▸ Ваше задание: Воспроизведите слово в слово весь приведенный ниже отрывок о войне 1914–1918 годов.

▸ Текст отрывка:

В советской и постсоветской историографии и мемориальной культуре безраздельно господствует Великая Отечественная война, самая кровопролитная за всю историю России. Но именно в этом отношении – в отношении к Отечественной войне 1812 года, война 1914–1918 гг. неоспоримо претендует на первенство. Более того, можно утверждать, что она в очень существенной части, хотя и неприметным образом, смоделировала хорошо знакомую нам патриотическую риторику Великой Отечественной войны. Войну 1941–1945 гг. стали называть Великой Отечественной уже в первые часы (сначала как образное выражение; в терминологическом значении это сочетание закрепилось позже). Статья в газете «Правда» от 23 июня 1941 года называлась «Великая Отечественная война советского народа». Однако уже в 1914 году, как отмечает «Словарь современных цитат» К.В. Душенко, «Второй отечественной», «Великой всемирной отечественной» и «Великой отечественной» называли войну России с Германским рейхом и Австро-Венгрией.

▸ Материал:
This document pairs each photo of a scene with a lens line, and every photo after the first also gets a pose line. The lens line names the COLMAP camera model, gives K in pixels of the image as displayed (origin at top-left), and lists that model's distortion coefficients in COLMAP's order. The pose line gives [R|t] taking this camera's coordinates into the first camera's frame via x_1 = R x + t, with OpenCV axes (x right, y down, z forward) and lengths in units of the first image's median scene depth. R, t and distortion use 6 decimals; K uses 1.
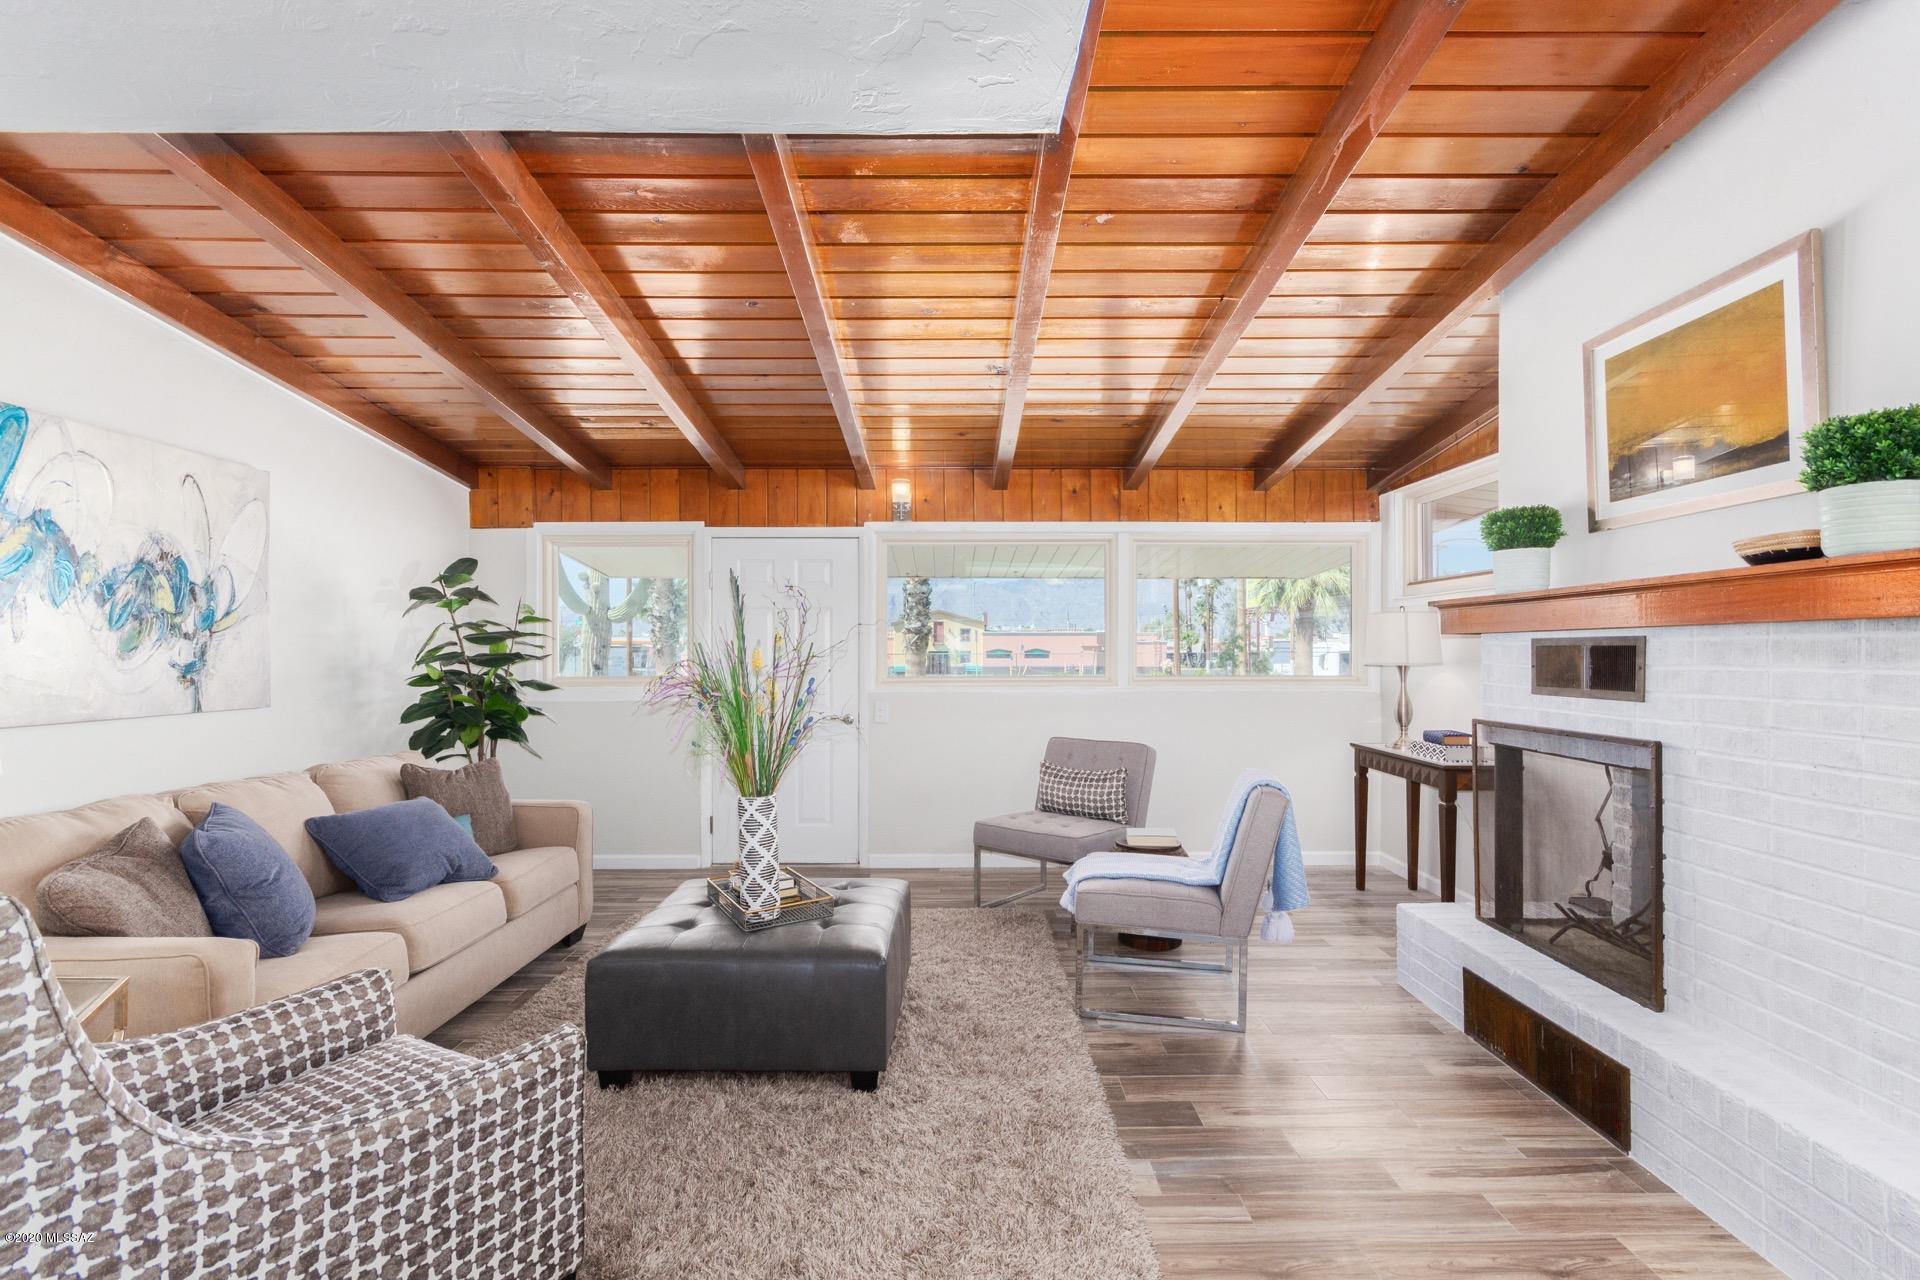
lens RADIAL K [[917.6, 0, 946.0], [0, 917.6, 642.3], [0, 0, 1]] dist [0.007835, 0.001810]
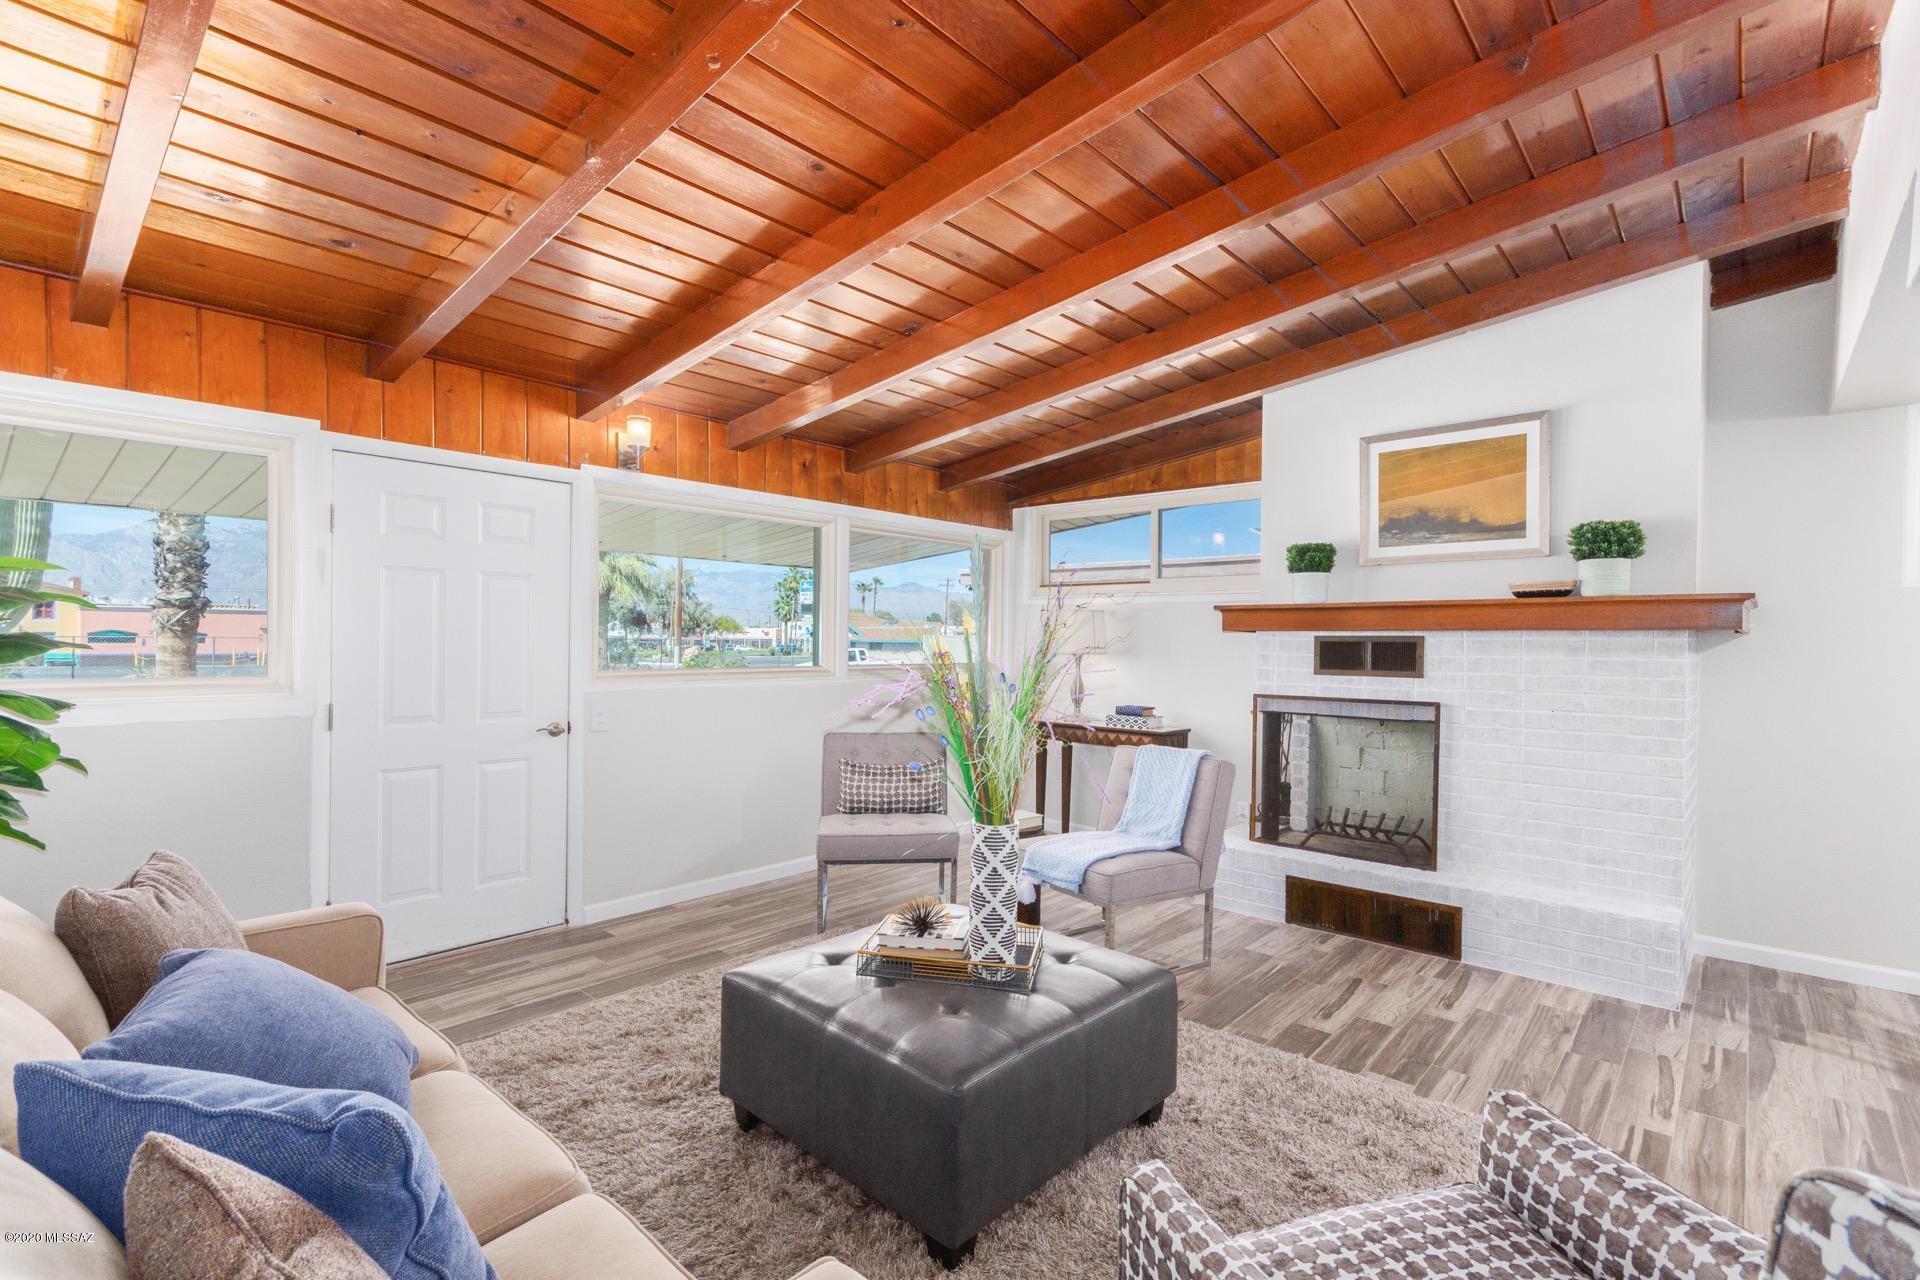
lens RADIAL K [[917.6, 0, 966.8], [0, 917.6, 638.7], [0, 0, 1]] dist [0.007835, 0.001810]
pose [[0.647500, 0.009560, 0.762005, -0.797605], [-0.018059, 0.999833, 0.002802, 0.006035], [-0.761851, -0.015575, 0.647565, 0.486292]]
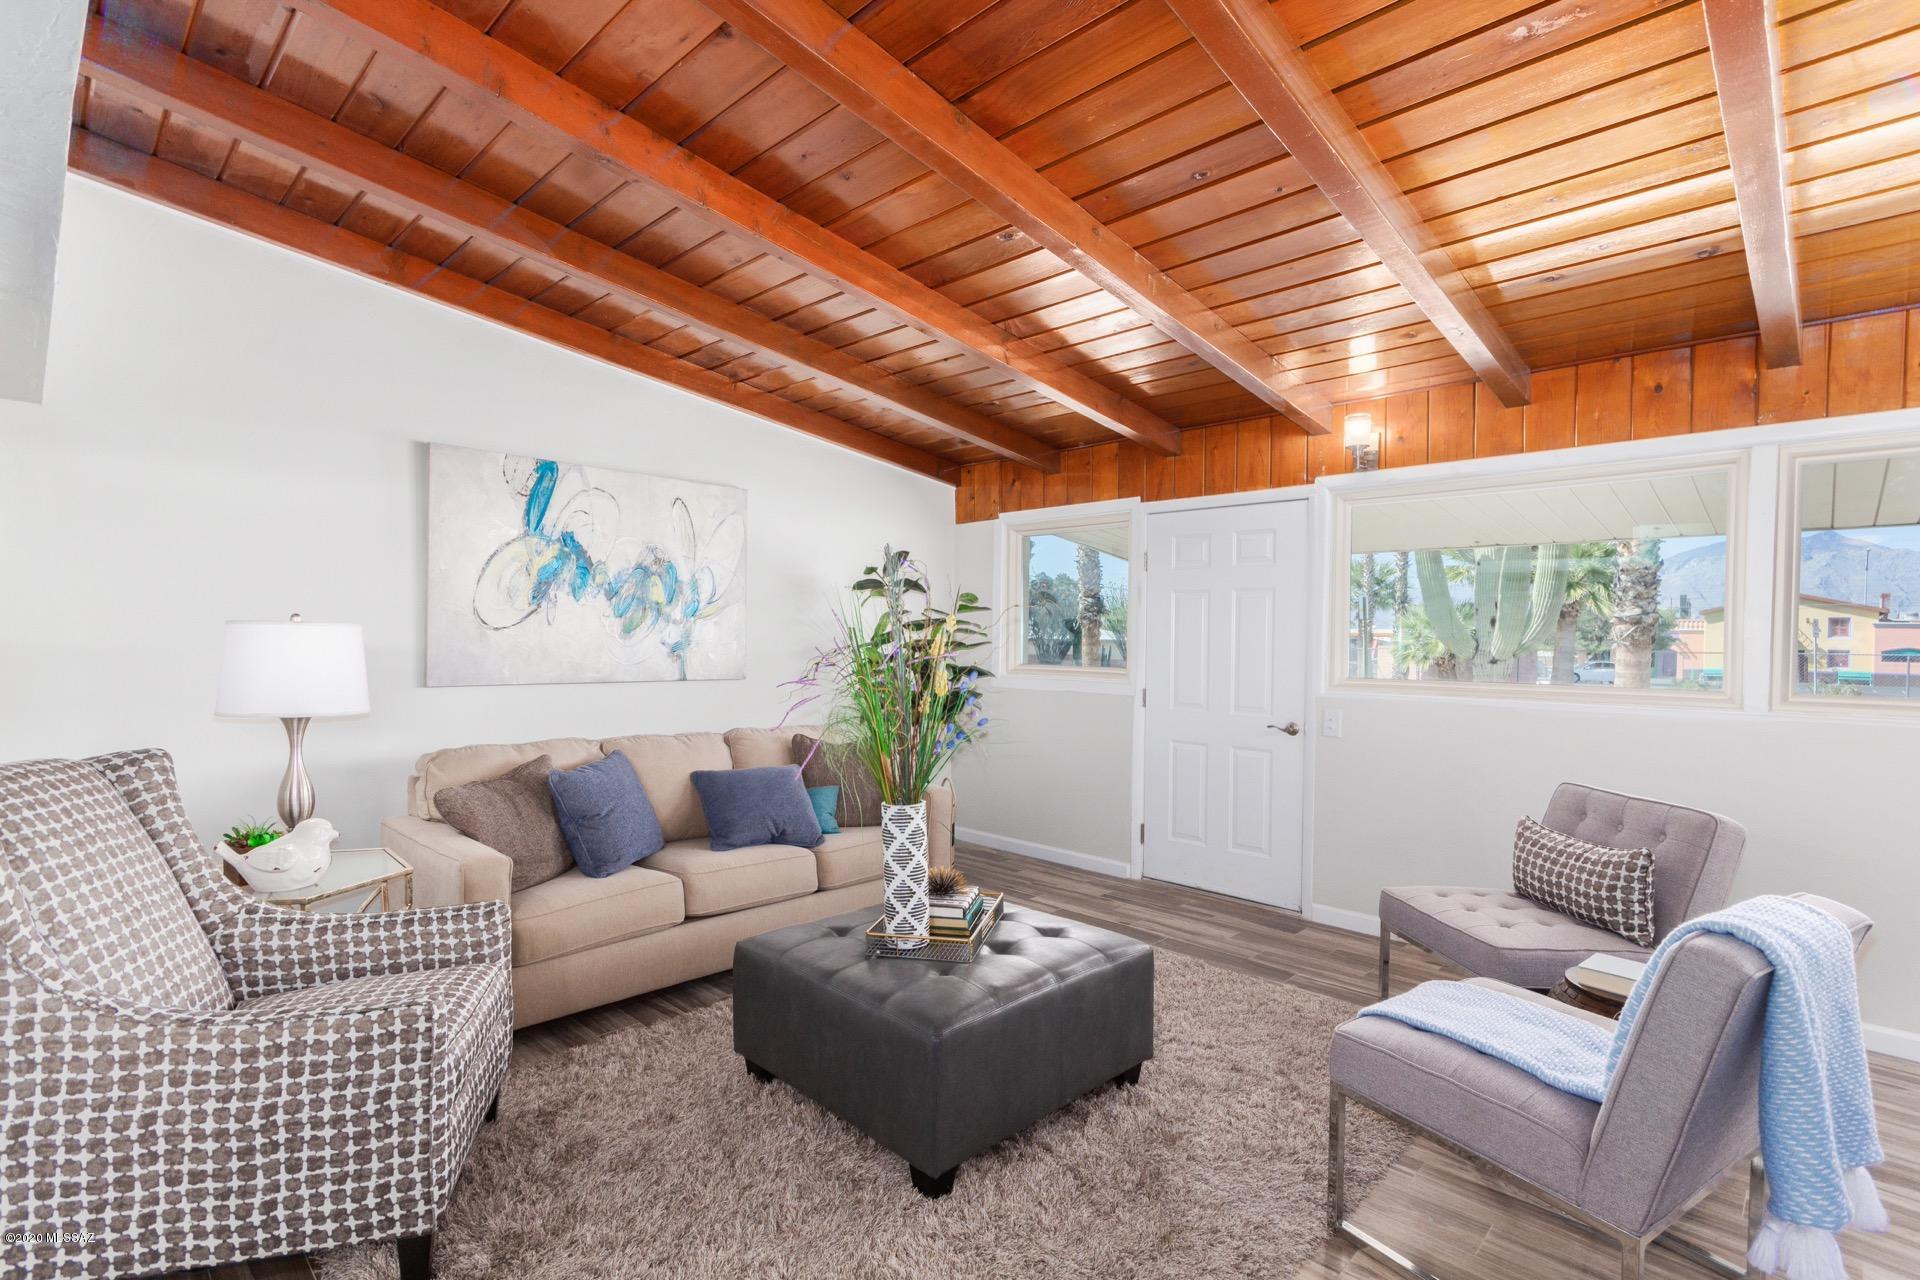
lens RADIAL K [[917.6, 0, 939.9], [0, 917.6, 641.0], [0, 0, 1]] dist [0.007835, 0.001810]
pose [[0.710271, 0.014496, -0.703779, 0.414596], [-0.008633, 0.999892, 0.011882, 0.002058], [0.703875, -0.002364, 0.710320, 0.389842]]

...

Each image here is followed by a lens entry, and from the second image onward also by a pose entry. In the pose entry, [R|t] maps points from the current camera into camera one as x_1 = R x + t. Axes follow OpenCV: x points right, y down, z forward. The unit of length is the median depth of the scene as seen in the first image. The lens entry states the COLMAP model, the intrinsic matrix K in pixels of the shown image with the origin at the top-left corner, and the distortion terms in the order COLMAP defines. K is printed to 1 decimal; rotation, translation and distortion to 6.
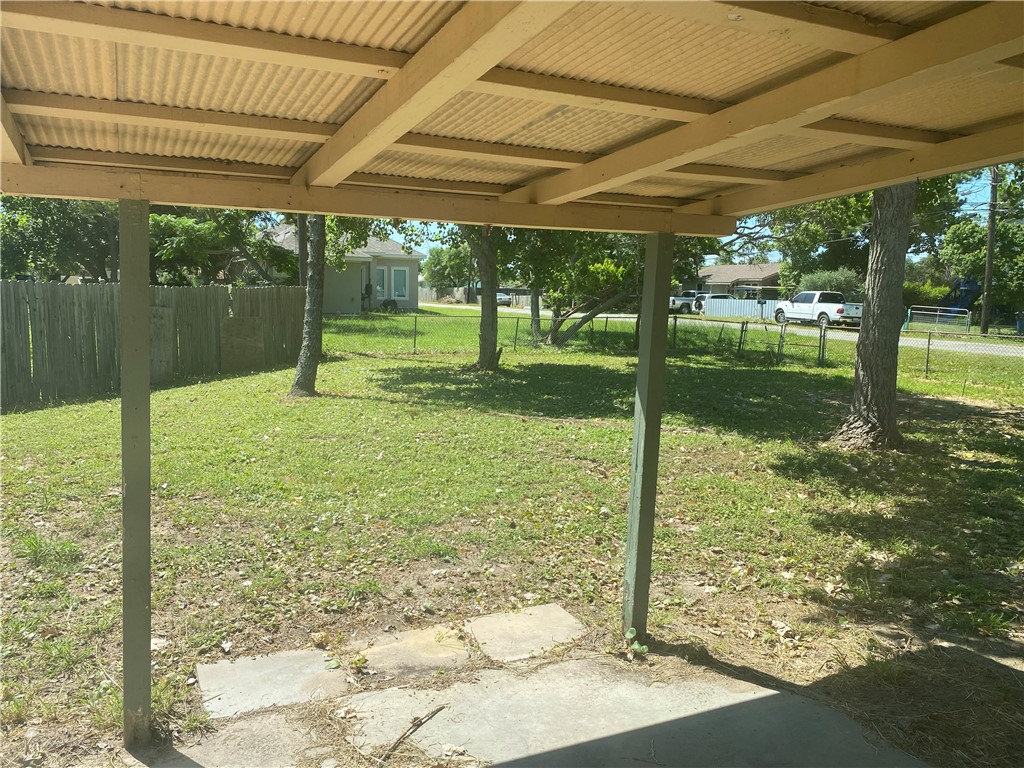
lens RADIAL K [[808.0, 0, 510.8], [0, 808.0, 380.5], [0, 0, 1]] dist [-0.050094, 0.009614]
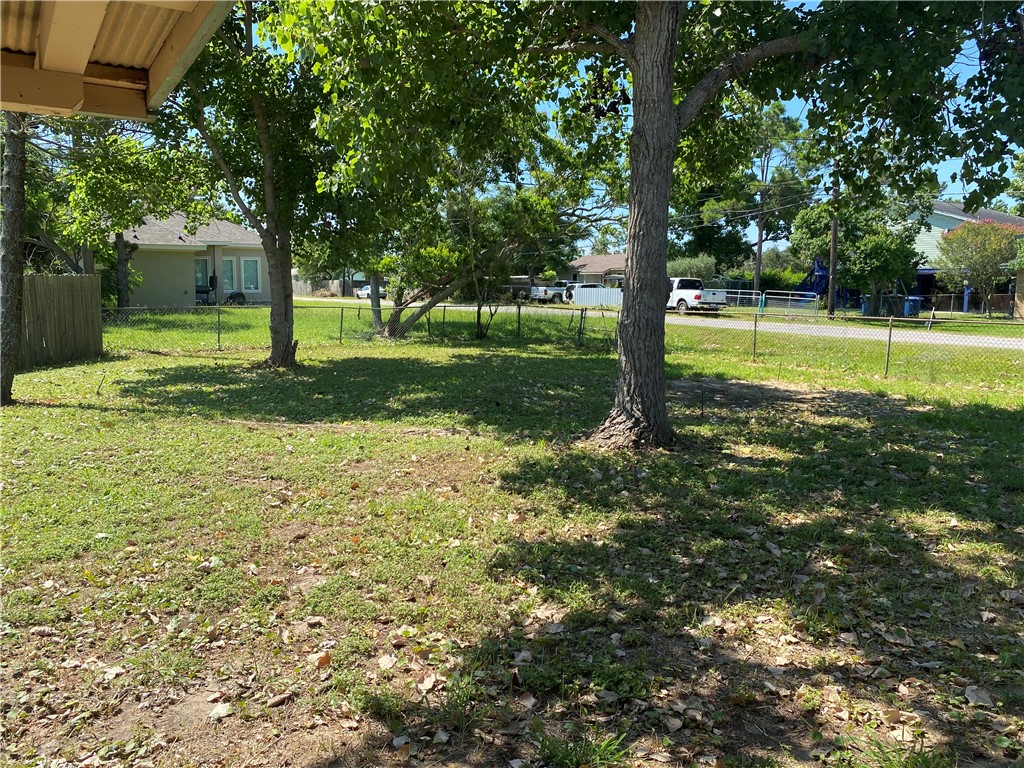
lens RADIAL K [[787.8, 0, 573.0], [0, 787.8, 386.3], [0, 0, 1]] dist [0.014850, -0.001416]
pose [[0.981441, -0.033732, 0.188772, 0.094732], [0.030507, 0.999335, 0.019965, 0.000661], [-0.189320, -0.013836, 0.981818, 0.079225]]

--

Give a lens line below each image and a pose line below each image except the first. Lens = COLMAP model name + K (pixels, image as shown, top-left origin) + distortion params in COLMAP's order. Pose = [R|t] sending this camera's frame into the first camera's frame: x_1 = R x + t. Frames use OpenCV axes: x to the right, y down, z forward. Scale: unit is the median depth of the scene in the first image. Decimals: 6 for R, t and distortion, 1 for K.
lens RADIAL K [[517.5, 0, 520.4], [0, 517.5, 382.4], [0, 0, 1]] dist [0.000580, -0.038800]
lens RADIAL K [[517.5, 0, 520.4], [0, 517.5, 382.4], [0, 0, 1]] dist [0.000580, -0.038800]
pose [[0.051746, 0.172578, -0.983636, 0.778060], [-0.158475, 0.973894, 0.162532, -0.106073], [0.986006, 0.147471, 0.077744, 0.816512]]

▸ Ваше решение:
В советской и постсоветской историографии и мемориальной культуре безраздельно господствует Великая Отечественная война, самая кровопролитная за всю историю России. Но именно в этом отношении – в отношении к Отечественной войне 1812 года, война 1914–1918 гг. неоспоримо претендует на первенство. Более того, можно утверждать, что она в очень существенной части, хотя и неприметным образом, смоделировала хорошо знакомую нам патриотическую риторику Великой Отечественной войны. Войну 1941–1945 гг. стали называть Великой Отечественной уже в первые часы (сначала как образное выражение; в терминологическом значении это сочетание закрепилось позже). Статья в газете «Правда» от 23 июня 1941 года называлась «Великая Отечественная война советского народа». Однако уже в 1914 году, как отмечает «Словарь современных цитат» К.В. Душенко, «Второй отечественной», «Великой всемирной отечественной» и «Великой отечественной» называли войну России с Германским рейхом и Австро-Венгрией.